[Stored dataset items]
:::

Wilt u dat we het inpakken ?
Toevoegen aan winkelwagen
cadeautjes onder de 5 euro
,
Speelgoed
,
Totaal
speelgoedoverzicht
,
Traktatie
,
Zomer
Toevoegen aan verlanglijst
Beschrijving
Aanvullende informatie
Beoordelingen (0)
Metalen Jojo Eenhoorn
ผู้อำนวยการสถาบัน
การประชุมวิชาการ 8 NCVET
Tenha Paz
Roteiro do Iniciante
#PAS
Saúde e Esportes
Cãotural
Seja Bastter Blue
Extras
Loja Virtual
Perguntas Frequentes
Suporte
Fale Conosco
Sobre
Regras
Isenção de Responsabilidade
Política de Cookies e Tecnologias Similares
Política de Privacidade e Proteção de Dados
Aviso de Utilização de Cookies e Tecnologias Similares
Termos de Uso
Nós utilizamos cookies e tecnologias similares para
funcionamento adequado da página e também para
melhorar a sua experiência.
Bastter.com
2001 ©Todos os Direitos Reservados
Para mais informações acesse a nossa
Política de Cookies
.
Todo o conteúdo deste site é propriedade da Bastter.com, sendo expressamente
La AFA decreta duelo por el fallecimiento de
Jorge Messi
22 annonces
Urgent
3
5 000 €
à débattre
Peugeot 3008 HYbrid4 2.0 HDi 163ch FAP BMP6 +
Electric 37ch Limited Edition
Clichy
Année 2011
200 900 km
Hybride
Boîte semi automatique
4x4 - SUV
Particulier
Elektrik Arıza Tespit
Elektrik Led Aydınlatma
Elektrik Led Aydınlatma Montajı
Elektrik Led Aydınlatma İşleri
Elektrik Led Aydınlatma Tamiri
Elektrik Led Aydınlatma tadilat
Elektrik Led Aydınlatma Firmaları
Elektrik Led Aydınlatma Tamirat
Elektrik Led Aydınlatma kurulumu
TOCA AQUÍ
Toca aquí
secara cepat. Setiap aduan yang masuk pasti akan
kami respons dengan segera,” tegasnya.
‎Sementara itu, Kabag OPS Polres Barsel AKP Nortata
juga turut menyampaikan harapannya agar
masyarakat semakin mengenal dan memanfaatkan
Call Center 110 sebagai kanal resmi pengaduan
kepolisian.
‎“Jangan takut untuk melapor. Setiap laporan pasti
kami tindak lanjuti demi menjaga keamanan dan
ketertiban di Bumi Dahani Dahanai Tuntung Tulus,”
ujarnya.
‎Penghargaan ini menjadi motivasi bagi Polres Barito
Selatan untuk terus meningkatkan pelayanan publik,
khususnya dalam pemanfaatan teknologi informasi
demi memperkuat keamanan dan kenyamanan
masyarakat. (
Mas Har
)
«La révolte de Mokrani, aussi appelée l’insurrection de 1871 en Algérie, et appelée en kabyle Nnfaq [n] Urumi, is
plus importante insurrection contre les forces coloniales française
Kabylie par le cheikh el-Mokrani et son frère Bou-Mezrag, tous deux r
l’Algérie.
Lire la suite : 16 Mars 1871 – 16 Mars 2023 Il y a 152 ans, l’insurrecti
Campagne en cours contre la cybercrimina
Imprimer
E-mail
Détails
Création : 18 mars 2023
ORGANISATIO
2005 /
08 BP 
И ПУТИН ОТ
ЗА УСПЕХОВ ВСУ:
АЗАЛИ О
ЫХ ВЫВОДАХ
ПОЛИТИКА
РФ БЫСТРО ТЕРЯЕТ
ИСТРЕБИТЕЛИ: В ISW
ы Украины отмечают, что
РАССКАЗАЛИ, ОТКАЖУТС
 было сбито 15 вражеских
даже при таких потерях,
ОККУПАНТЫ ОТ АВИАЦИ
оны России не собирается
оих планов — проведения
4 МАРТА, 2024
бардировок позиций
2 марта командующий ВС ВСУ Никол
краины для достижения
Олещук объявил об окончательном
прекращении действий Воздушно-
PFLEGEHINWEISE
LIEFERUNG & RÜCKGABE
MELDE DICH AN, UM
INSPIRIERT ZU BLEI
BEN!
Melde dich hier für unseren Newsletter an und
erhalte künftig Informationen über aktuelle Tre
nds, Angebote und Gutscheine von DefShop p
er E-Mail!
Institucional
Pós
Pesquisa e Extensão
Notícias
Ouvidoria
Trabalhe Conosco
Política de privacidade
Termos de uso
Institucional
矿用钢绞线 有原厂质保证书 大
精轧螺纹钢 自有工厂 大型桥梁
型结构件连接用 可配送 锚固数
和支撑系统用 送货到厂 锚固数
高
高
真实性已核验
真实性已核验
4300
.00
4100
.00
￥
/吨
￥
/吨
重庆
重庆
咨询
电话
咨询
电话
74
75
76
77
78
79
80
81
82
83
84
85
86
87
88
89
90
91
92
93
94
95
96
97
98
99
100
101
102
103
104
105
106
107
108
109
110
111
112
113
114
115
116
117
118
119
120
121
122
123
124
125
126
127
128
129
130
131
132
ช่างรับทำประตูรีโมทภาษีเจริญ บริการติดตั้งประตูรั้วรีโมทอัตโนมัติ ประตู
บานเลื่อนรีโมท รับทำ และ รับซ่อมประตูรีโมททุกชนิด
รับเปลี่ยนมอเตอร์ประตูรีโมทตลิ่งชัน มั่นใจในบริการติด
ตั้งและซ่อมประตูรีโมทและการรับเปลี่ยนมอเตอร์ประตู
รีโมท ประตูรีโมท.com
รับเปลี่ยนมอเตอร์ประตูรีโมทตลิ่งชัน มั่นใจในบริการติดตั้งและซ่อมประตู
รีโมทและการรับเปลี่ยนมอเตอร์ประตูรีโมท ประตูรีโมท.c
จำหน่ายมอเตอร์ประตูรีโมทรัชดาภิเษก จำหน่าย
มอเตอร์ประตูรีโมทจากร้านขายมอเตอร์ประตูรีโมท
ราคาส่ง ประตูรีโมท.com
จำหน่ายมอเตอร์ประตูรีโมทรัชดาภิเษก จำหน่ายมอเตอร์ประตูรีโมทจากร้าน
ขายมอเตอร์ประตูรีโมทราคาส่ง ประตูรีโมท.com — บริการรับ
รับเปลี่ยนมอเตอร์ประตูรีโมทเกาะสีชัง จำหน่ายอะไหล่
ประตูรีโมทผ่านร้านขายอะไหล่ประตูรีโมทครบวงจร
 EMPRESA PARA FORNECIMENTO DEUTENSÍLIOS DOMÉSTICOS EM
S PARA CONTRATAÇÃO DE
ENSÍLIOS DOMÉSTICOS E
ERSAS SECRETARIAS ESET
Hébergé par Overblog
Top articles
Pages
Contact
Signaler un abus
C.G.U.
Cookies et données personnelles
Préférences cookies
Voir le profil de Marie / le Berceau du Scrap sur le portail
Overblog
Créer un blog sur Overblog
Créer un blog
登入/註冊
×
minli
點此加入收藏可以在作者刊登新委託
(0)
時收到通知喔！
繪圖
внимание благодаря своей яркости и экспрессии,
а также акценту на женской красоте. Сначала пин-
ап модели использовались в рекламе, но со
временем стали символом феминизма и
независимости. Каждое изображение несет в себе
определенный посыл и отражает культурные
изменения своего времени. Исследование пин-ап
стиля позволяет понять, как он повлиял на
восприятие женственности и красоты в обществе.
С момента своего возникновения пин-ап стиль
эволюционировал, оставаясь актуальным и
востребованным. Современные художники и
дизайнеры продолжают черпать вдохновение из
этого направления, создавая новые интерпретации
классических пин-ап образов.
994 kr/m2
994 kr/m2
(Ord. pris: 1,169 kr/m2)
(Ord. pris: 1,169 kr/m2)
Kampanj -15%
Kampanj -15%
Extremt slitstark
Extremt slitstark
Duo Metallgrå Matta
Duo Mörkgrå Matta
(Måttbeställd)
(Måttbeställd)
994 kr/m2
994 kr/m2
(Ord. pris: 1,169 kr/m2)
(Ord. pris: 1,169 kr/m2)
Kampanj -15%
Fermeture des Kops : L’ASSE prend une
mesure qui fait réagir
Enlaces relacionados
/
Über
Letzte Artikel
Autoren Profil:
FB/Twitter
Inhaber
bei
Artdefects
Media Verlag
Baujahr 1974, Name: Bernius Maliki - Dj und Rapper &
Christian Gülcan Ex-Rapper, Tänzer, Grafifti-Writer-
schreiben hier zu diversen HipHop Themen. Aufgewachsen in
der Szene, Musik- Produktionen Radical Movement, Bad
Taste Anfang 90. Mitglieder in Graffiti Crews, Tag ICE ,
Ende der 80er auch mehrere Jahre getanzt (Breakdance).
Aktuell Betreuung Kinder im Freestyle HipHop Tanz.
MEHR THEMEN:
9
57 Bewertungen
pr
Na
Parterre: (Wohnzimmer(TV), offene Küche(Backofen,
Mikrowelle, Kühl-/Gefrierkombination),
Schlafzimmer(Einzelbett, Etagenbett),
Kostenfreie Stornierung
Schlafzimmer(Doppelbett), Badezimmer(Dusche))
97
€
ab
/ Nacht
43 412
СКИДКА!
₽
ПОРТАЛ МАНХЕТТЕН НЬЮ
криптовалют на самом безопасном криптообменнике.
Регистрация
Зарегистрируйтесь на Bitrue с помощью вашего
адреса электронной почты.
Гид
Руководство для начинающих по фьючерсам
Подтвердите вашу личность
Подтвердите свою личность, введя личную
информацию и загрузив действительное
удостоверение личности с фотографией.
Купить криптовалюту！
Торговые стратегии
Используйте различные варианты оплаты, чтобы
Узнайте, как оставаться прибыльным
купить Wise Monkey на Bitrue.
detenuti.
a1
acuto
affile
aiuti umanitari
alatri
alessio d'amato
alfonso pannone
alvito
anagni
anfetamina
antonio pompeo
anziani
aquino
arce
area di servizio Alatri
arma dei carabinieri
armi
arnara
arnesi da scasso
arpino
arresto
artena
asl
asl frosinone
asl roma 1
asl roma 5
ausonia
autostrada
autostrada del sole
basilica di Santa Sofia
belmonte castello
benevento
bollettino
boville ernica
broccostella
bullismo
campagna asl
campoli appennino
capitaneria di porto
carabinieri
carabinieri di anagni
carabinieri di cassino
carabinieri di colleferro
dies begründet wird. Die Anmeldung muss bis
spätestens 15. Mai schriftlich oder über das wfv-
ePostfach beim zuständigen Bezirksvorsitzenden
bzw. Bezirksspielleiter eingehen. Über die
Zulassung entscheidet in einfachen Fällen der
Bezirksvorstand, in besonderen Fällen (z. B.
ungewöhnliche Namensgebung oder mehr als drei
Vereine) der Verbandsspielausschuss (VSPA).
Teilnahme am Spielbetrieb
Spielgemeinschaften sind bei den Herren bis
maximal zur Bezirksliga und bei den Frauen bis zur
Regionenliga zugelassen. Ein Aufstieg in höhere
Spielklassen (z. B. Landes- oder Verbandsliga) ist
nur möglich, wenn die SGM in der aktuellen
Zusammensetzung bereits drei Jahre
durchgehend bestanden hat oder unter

:::

Task brief »
Give back the lines of the data exactly as they are written, from the first line through the line containing "secara cepat. Setiap".

Exercise result »
Wilt u dat we het inpakken ?
Toevoegen aan winkelwagen
cadeautjes onder de 5 euro
,
Speelgoed
,
Totaal
speelgoedoverzicht
,
Traktatie
,
Zomer
Toevoegen aan verlanglijst
Beschrijving
Aanvullende informatie
Beoordelingen (0)
Metalen Jojo Eenhoorn
ผู้อำนวยการสถาบัน
การประชุมวิชาการ 8 NCVET
Tenha Paz
Roteiro do Iniciante
#PAS
Saúde e Esportes
Cãotural
Seja Bastter Blue
Extras
Loja Virtual
Perguntas Frequentes
Suporte
Fale Conosco
Sobre
Regras
Isenção de Responsabilidade
Política de Cookies e Tecnologias Similares
Política de Privacidade e Proteção de Dados
Aviso de Utilização de Cookies e Tecnologias Similares
Termos de Uso
Nós utilizamos cookies e tecnologias similares para
funcionamento adequado da página e também para
melhorar a sua experiência.
Bastter.com
2001 ©Todos os Direitos Reservados
Para mais informações acesse a nossa
Política de Cookies
.
Todo o conteúdo deste site é propriedade da Bastter.com, sendo expressamente
La AFA decreta duelo por el fallecimiento de
Jorge Messi
22 annonces
Urgent
3
5 000 €
à débattre
Peugeot 3008 HYbrid4 2.0 HDi 163ch FAP BMP6 +
Electric 37ch Limited Edition
Clichy
Année 2011
200 900 km
Hybride
Boîte semi automatique
4x4 - SUV
Particulier
Elektrik Arıza Tespit
Elektrik Led Aydınlatma
Elektrik Led Aydınlatma Montajı
Elektrik Led Aydınlatma İşleri
Elektrik Led Aydınlatma Tamiri
Elektrik Led Aydınlatma tadilat
Elektrik Led Aydınlatma Firmaları
Elektrik Led Aydınlatma Tamirat
Elektrik Led Aydınlatma kurulumu
TOCA AQUÍ
Toca aquí
secara cepat. Setiap aduan yang masuk pasti akan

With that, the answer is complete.